Mais comme je l'ai dit ce n'est pas mon propos. Ce qui compte pour un lemme, c'est qu'il soit une forme «normale», commune aux différentes inflexions d'un mot, ce qui permet ensuite de chercher dans un corpus, «le verbe PERDRE, quelle que soit sa forme, suivi d'un nom commun», sans s'embarquer dans des regexps incroyables. On pourrait choisir la forme tronquée avant toute terminaison «VOYAG» plutôt que «VOYAGEUR», on pourrait choisir la forme en écriture inclusive. Ce qui aurait l'immense avantage de faciliter la génération de texte à partir du même lexique puisque le lemme contiendrait alors toute l'information nécessaire pour générer toutes les formes possibles au masculin comme au féminin alors qu'il faut connaître nous seulement des règles de morphologie française mais aussi des règles spécifiques à chaque mot pour savoir que si le lemme est «VOYAGEUR», la forme féminine sera «voyageuse» et pas «voyagine» (ce serait méconnaître les règles de morphologie) ni «voyagrice» (ce qui serait ignorer le modèle particulier que suit le mot «voyageur», pour des raisons morphologiques, mais qui semblerait possible en considérant des exemples comme la paire masculin/féminin «inspecteur/inspectrice»).

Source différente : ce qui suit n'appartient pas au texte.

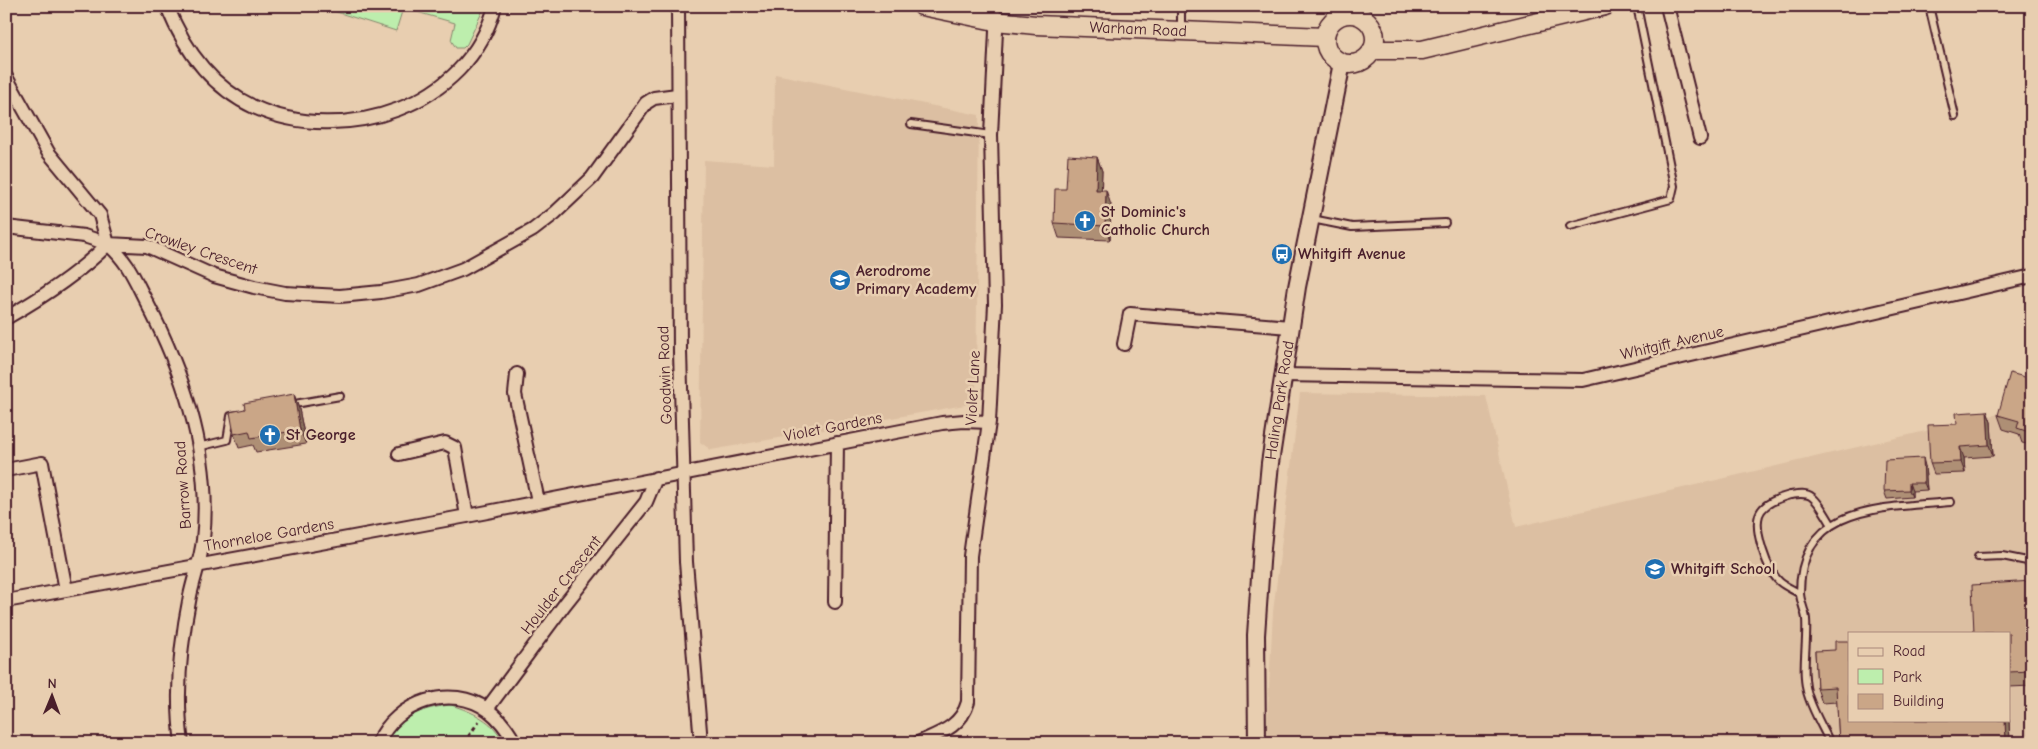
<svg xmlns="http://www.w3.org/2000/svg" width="2038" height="749" font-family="'Comic Neue',sans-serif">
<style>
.built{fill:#dcbfa2;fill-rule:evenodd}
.green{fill:#bdeead;stroke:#84866c}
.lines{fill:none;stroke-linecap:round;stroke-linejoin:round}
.service-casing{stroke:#4a1f2b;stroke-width:10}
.minor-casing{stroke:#4a1f2b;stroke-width:16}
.tertiary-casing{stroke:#4a1f2b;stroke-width:20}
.secondary-casing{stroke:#4a1f2b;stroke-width:21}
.path{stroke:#4a1f2b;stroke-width:3;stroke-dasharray:4 4;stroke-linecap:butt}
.service{stroke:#e8ceb0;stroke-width:6}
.minor{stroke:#e8ceb0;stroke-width:12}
.tertiary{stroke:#e8ceb0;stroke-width:16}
.secondary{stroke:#e8ceb0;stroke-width:18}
.wall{fill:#ae8f74;stroke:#4a1f2b}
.shaded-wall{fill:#8d745e;stroke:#4a1f2b}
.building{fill:#caa687;stroke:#4a1f2b}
.labels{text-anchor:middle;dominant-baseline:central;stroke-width:5;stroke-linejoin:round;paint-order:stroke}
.street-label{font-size:16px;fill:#4a1f2b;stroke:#e8ceb0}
.poi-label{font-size:16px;font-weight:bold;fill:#4a1f2b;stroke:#e8ceb0;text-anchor:start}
</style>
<rect width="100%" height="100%" fill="#e8ceb0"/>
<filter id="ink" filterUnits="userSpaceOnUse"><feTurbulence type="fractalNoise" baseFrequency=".02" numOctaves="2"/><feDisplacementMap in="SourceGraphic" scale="10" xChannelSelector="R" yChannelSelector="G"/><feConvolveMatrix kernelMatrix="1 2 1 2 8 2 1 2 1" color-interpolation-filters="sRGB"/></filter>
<g filter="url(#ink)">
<path class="built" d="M775 74 979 115 976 395 965 405 711 450 700 442 704 160 774 165Z
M2032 391V743H1266L1273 612 1300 393 1486 396 1516 527 2007 412ZM1849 633H2009V720H1849Z"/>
<path class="green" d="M318 6H485L467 44 463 48H456L451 40 455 23 403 8 396 31Z
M451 705C473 712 494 721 504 743H385C401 716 421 708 451 705Z"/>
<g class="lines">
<g class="service-casing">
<path id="service" d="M1181 6V30
M1929 6 1955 116
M911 124 991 135
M1312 219 1352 227 1445 223
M1570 226 1671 199 1674 186 1637 6
M289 405 340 396
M198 447 227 440 231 416 238 415
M1978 557 2002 556 2032 562
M1800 594C1794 590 1786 587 1780 582 1767 571 1754 531 1759 515 1763 503 1779 498 1790 495 1797 494 1806 492 1812 497 1820 503 1826 516 1832 525
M1830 743C1823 728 1814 713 1809 698 1800 674 1808 644 1806 619 1805 610 1800 601 1800 593 1800 503 1885 508 1951 502"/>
</g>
<g class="minor-casing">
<path id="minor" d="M167 6C184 49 211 87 254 107 342 147 469 107 495 6
M678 6 680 352 686 562 701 743
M1667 6 1700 138
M6 77 48 152 100 215 108 244
M6 227 84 236 108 244 147 246 214 276 254 287 285 293 340 296 381 292 419 285 463 269 533 230 555 213 592 178 646 103 654 98 677 95
M108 244C129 263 134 278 147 303 184 374 212 458 203 540 201 559 194 577 190 596 180 645 175 693 182 743
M6 318C43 297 78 274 108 244
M1124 344 1130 314 1290 327
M517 374 515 394 538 501
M1283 375 1583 380 2032 276
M399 454 445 443 455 448 467 516
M6 470 42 463 66 590
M6 601 467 516 942 423 964 421 989 422
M835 602 837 443
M487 709 565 604 646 502 656 478
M378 743C396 702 451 683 488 710 500 719 508 730 515 743
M918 743C940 733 961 727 968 702L970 556 989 422 995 304 991 135 996 31 993 6"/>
</g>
<g class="tertiary-casing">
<g id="tertiary">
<path d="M1350 14 1354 6"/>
<path id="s1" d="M1257 743 1256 635 1262 548 1270 463 1297 287 1342 63"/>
</g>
</g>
<g class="secondary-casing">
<g id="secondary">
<path id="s2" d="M922 6 995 21 1036 25 1325 37"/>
<circle cx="1350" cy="39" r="25"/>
<path d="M1372 50H1422L1605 6"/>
</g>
</g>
<path class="path" d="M464 743 479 721"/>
<use href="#service" class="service"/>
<use href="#minor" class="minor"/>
<use href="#tertiary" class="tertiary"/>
<use href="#secondary" class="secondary"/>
</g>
<path class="wall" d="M1097 157 1102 171 1101 190 1111 205 1110 240 1059 238 1054 223 1066 189Z
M2032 379V445L2022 443 2019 434 2003 429 1998 415Z
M294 394 299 409 306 444 256 452 253 445 239 448 234 434 245 409Z
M1987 411 1991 422 1993 456 1964 458 1965 473 1934 474 1930 463 1957 424Z
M1925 466 1927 490 1912 491V497L1887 499 1884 491Z
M2032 581V686L2009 687V633Z
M1815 651 2009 720 2010 743H1839L1837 702 1822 703 1817 688Z"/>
<path class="shaded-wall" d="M1097 157 1102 171 1101 204 1096 190Z
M1106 190 1111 205 1110 240 1105 226Z
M294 394 299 409 306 444 300 430Z
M1987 411 1991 422 1993 456 1989 445Z
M1960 447 1964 458 1965 473 1961 462Z
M1923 458 1925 466 1927 490 1924 483Z
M1909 483 1912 491V497L1909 490Z
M2005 720H2009L2010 743H2006Z"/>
<path class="building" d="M1068 155 1097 157 1096 190H1106L1105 226 1054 223 1055 189H1066Z
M2010 373 2032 379V433L2017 428 2019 421 1998 415Z
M294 394 300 430 251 438 249 431 234 434 230 412 245 409 244 403Z
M1987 411 1989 445 1960 447 1961 462 1930 463 1928 425 1957 424 1956 413Z
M1923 458 1924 483H1909V490L1884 491 1885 460Z
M2032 581V671L2009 672V633H1974L1972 585Z
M1835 641H1849V720H2005L2006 743H1839L1836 687 1817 688 1815 651 1835 650Z"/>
</g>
<defs>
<g id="church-disc" transform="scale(1.125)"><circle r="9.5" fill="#1f6fb2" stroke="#e8ceb0"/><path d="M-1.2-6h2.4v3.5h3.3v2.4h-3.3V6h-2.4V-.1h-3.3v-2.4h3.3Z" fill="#fff"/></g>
<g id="bus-disc" transform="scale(1.125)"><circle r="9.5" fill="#1f6fb2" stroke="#e8ceb0"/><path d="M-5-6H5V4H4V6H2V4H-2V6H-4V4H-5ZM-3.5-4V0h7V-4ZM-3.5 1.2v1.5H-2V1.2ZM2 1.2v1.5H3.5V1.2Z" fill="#fff"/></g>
<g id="school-disc" transform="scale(1.125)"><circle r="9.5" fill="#1f6fb2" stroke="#e8ceb0"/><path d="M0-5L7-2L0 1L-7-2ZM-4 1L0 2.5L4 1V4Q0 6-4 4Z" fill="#fff"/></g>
</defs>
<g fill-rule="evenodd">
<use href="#church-disc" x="1085" y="221"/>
<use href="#bus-disc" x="1282" y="254"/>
<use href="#school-disc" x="840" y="280"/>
<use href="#church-disc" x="270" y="435"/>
<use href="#school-disc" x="1655" y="569"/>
</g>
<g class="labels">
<g class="street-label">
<text stroke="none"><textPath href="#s2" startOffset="218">Warham Road</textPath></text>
<text transform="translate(201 251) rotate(19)">Crowley Crescent</text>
<text transform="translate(1672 343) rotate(-13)">Whitgift Avenue</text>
<text transform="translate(665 375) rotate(-92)">Goodwin Road</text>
<text transform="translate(973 388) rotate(-87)">Violet Lane</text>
<text stroke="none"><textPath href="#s1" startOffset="344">Haling Park Road</textPath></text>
<text transform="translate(833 427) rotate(-11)">Violet Gardens</text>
<text transform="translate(183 485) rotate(-94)">Barrow Road</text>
<text transform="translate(269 535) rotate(-10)">Thorneloe Gardens</text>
<text transform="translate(561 585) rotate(-52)">Houlder Crescent</text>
</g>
<g class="poi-label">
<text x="1101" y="212">St Dominic's<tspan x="1101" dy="18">Catholic Church</tspan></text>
<text x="1298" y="254">Whitgift Avenue</text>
<text x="856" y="271">Aerodrome<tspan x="856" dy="18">Primary Academy</tspan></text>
<text x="286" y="435">St George</text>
<text x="1671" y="569">Whitgift School</text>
</g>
</g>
<rect width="2038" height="749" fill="none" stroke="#e8ceb0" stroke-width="25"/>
<rect x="12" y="12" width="2013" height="724" fill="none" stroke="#4a1f2b" stroke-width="2" filter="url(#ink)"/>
<rect x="1848" y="632" width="162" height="90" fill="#e8ceb0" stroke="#a9887b"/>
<rect x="1858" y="648" width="25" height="8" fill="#e8ceb0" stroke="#a9887b"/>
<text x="1893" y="656" font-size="15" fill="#4a1f2b">Road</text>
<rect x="1858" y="669" width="25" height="15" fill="#bdeead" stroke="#a9887b"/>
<text x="1893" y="682" font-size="15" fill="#4a1f2b">Park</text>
<rect x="1858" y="694" width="25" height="15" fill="#caa687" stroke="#a9887b"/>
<text x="1893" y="706" font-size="15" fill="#4a1f2b">Building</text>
<g transform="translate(52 696) rotate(1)" stroke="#e8ceb0" stroke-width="4" paint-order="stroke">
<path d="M0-4L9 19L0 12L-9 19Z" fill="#4a1f2b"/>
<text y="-8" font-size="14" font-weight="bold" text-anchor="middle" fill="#4a1f2b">N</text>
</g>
</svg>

En l'état, des fausses ambiguïtés apparaissent car par exemple le lexique contient

| forme      | POS | lemme      |
|------------|-----|------------|
| religieuse | Nc  | RELIGIEUX  |
| religieuse | Nc  | RELIGIEUSE |

donc en tombant sur une occurrence du mot «religieuse», l'étiqueteur se dit : «aïe, c'est un cas ambigü, ça pourrait être le mot "RELIGIEUX", mais en fait ça pourrait tout aussi bien être "RELIGIEUSE"». C'est n'importe quoi ! Vous vous souvenez ? C'était pour éviter ça avec les formes qu'on avait choisi d'avoir des lemmes !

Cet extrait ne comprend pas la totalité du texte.